To verify the presence of mycoviruses in each strain, cDNAs were synthesized using Moloney murine leukemia virus (M-MLV) reverse transcriptase (Promega, USA) and an oligo(dT) primer following the manufacturer’s instructions. Mycovirus-specific primers (see Table S1 in the supplemental material) were used to detect mycovirus content in individual strains of R. solani.

Complete genome cloning and Sanger sequencing.

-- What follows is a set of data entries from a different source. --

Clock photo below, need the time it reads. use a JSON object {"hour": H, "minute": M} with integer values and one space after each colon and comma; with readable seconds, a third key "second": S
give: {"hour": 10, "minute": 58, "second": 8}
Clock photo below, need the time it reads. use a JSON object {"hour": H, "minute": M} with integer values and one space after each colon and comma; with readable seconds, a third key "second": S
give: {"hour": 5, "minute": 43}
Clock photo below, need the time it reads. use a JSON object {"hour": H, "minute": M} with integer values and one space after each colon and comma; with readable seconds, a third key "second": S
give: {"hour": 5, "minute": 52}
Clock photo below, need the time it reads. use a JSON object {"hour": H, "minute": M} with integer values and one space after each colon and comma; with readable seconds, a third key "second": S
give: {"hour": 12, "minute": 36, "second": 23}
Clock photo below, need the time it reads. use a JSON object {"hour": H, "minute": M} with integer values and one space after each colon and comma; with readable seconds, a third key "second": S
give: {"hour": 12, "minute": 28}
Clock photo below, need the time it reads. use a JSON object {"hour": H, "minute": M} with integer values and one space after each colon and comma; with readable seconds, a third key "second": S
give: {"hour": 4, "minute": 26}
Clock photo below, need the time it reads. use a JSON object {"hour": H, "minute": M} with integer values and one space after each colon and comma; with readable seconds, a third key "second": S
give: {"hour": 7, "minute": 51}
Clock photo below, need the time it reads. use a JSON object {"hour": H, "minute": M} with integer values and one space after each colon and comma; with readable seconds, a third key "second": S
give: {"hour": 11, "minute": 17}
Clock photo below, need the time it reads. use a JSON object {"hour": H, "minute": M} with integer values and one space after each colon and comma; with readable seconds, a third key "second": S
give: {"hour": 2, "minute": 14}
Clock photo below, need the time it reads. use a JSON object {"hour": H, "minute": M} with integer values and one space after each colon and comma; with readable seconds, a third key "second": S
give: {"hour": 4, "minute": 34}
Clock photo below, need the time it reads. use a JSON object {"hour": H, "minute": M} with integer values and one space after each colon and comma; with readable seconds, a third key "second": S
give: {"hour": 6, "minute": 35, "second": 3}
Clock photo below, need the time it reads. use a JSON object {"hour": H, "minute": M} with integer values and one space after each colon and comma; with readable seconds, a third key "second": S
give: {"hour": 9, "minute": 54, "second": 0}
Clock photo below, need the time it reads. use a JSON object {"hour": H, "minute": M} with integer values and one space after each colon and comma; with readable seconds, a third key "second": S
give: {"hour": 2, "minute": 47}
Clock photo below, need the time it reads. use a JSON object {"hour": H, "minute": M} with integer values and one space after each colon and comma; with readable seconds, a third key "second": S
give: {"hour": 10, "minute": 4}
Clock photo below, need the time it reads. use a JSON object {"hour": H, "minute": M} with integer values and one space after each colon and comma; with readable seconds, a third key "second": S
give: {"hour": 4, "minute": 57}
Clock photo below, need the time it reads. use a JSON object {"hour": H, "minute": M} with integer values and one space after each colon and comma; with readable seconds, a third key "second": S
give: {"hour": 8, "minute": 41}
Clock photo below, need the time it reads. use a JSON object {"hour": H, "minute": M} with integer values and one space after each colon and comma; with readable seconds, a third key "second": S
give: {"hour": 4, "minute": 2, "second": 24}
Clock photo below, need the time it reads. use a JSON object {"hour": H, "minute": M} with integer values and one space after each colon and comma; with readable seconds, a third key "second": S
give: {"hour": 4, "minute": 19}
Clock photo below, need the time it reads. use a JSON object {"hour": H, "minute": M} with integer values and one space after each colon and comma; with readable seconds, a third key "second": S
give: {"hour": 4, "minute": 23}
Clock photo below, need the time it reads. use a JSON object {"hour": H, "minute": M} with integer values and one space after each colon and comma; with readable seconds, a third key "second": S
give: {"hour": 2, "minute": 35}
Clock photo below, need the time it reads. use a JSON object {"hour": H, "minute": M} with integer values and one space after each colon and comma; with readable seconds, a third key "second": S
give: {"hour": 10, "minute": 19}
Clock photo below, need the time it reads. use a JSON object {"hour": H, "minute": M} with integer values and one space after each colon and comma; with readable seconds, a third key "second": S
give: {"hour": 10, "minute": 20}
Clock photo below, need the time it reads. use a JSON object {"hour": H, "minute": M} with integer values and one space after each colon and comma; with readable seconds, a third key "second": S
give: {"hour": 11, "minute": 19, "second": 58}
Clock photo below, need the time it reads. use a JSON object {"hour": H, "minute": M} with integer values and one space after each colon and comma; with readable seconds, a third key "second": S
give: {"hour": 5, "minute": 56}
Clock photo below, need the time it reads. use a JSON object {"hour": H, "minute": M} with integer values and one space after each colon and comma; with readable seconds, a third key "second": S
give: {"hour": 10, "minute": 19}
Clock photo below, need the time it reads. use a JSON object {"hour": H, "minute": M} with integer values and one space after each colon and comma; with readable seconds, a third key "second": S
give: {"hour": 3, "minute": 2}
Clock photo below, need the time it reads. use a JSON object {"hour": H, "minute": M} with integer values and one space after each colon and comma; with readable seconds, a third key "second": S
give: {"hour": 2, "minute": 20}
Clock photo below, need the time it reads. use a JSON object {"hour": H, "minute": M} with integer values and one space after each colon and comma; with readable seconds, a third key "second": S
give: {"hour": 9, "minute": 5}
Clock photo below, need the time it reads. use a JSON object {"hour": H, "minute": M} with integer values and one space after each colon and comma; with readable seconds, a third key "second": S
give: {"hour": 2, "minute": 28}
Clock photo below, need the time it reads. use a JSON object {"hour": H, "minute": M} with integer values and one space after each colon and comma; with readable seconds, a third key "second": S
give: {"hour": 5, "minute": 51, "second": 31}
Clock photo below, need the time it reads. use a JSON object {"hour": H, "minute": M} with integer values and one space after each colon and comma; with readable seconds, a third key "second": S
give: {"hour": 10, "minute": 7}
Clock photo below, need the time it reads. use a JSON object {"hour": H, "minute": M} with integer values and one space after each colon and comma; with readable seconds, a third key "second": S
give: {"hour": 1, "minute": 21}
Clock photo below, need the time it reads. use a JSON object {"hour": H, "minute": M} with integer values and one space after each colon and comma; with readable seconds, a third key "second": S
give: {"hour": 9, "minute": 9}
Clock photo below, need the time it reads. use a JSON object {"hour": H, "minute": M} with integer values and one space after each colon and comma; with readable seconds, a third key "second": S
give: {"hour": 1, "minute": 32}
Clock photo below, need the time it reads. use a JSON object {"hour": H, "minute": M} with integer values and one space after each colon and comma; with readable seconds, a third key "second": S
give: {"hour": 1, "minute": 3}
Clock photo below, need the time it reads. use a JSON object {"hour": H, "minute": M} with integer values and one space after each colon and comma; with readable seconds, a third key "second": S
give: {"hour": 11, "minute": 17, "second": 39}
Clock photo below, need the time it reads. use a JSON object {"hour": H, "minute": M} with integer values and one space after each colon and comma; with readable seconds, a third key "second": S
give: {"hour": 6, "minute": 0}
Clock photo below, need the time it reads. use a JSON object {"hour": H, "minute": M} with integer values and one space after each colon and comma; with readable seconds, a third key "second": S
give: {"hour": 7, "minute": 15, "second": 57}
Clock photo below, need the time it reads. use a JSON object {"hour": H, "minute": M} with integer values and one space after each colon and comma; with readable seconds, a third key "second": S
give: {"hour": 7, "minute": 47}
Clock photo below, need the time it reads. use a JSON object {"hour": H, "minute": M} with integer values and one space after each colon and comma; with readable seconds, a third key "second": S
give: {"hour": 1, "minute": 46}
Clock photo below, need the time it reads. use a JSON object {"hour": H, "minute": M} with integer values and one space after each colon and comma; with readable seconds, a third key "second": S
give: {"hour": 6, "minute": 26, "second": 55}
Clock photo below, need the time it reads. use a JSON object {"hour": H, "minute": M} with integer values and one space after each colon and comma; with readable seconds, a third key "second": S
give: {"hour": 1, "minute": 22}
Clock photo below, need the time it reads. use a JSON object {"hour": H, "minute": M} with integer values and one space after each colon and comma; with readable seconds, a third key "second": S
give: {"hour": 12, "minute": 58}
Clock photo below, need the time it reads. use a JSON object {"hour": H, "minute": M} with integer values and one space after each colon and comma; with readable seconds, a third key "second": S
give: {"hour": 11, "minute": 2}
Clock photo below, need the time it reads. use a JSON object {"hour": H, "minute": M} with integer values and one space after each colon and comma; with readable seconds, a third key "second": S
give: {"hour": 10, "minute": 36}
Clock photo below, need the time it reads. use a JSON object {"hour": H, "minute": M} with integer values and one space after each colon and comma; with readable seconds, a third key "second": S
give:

RNA samples, either from virus particles or from mycelium mass, were used for cDNA cloning and terminal determination as described previously, with minor modifications (57). An anchor primer PC3-T7 loop (5′-p-GGATCCCGGGAATTCGGTAATACGACTCACTATATTTTTATAGTGAGTCGTATTA-OH-3′) was ligated to purified ssRNA using T4 RNA ligase and was used for the RT reaction. The primer PC2 (5′-CCGAATTCCCGGGATCC-3′) was designed based on the corresponding sequence of the PC3-T7 loop, and sequence-specific primers were designed based on the available sequence and proximal region sequences used for the amplification of terminal sequences. The expected PCR products were recovered and purified with a gel extraction kit (Omega Bio-Tek, USA) and cloned into the pMD18-T vector (TaKaRa, Dalian, China) for sequencing. To achieve high-quality consensus sequences and to avoid laboratory PCR artifacts, each nucleotide of full-length cDNA was sequenced at least three times. Primers used in this study are listed in Table S1 in the supplemental material.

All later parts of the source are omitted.